On Sunday 25 March 2007 21:24, Kyle Wheeler wrote:
> On Sunday, March 25 at 09:48 PM, quoth John Levine:
> > It might be useful if you have a pool of servers sharing a single
> > database of pop-before-smtp,
>
> Hmm, fair enough. Still seems like overkill, though.
>
> > but I would think for that application NFS would be adequate.
>
> Agreed.
>
Actually, it isn't. I worked on a cluster of about 10 front-end
qmail/vpopmail servers serving ~6000 users and handling ~200K messages/day.

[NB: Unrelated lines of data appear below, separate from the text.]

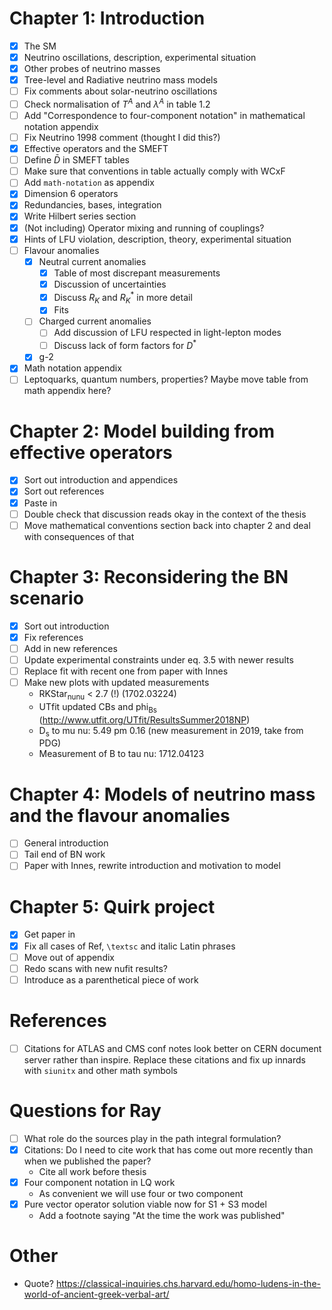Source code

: * Chapter 1: Introduction
- [X] The SM
- [X] Neutrino oscillations, description, experimental situation
- [X] Other probes of neutrino masses
- [X] Tree-level and Radiative neutrino mass models
- [ ] Fix comments about solar-neutrino oscillations
- [ ] Check normalisation of $T^A$ and $\lambda^A$ in table 1.2
- [ ] Add "Correspondence to four-component notation" in mathematical notation appendix
- [ ] Fix Neutrino 1998 comment (thought I did this?)
- [X] Effective operators and the SMEFT
- [ ] Define $\bar{D}$ in SMEFT tables
- [ ] Make sure that conventions in table actually comply with WCxF
- [ ] Add =math-notation= as appendix
- [X] Dimension 6 operators
- [X] Redundancies, bases, integration
- [X] Write Hilbert series section
- [X] (Not including) Operator mixing and running of couplings?
- [X] Hints of LFU violation, description, theory, experimental situation
- [-] Flavour anomalies
  + [X] Neutral current anomalies
    - [X] Table of most discrepant measurements
    - [X] Discussion of uncertainties
    - [X] Discuss $R_K$ and $R_K^*$ in more detail
    - [X] Fits
  + [ ] Charged current anomalies
    - [ ] Add discussion of LFU respected in light-lepton modes
    - [ ] Discuss lack of form factors for $D^*$
  + [X] g-2
- [X] Math notation appendix
- [ ] Leptoquarks, quantum numbers, properties? Maybe move table from math appendix here?

* Chapter 2: Model building from effective operators
- [X] Sort out introduction and appendices
- [X] Sort out references
- [X] Paste in
- [ ] Double check that discussion reads okay in the context of the thesis
- [ ] Move mathematical conventions section back into chapter 2 and deal with
  consequences of that

* Chapter 3: Reconsidering the BN scenario
- [X] Sort out introduction
- [X] Fix references
- [ ] Add in new references
- [ ] Update experimental constraints under eq. 3.5 with newer results
- [ ] Replace fit with recent one from paper with Innes
- [ ] Make new plots with updated measurements
  - RKStar_nunu < 2.7 (!) (1702.03224)
  - UTfit updated CBs and phi_Bs (http://www.utfit.org/UTfit/ResultsSummer2018NP)
  - D_s to mu nu: 5.49 pm 0.16 (new measurement in 2019, take from PDG)
  - Measurement of B to tau nu: 1712.04123

* Chapter 4: Models of neutrino mass and the flavour anomalies
- [ ] General introduction
- [ ] Tail end of BN work
- [ ] Paper with Innes, rewrite introduction and motivation to model

* Chapter 5: Quirk project
- [X] Get paper in
- [X] Fix all cases of Ref, =\textsc= and italic Latin phrases
- [ ] Move out of appendix
- [ ] Redo scans with new nufit results?
- [ ] Introduce as a parenthetical piece of work

* References
- [ ] Citations for ATLAS and CMS conf notes look better on CERN document server rather than inspire. Replace these citations and fix up innards with =siunitx= and other math symbols

* Questions for Ray
- [ ] What role do the sources play in the path integral formulation?
- [X] Citations: Do I need to cite work that has come out more recently than when we published the paper?
  - Cite all work before thesis
- [X] Four component notation in LQ work
  - As convenient we will use four or two component
- [X] Pure vector operator solution viable now for S1 + S3 model
  - Add a footnote saying "At the time the work was published"

* Other
- Quote? https://classical-inquiries.chs.harvard.edu/homo-ludens-in-the-world-of-ancient-greek-verbal-art/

At the height of the busy times, with literally 100+ pop/imap
connections/second, the tcp.smtp cdb couldn't get rebuilt fast enough to
avoid collisions. Since vpopmail keeps a dynamic list of IP addresses in (in
our case) a MySQL DB, and has to combine it with the static list from the FS,
it was rebuilding the tcp.smtp.cdb file 100 times/second, which is NOT where
CDB excels. The solution for us was to use the tcpserver MySQL patch which
checks checks the MySQL table in a read-only manner, and let vpopmail handle
the updates. Which, incidentally, is what the original patch author wrote it
for...
This new patch does seem like it could be overkill, but I haven't really
looked at it closely - I just wanted to chime in on the viability (or lack
thereof) of an NFS mount handling high-volume CDB rebuilds.
Josh
--
Joshua Megerman
SJGames MIB #5273 - OGRE AI Testing Division
You can't win; You can't break even; You can't even quit the game.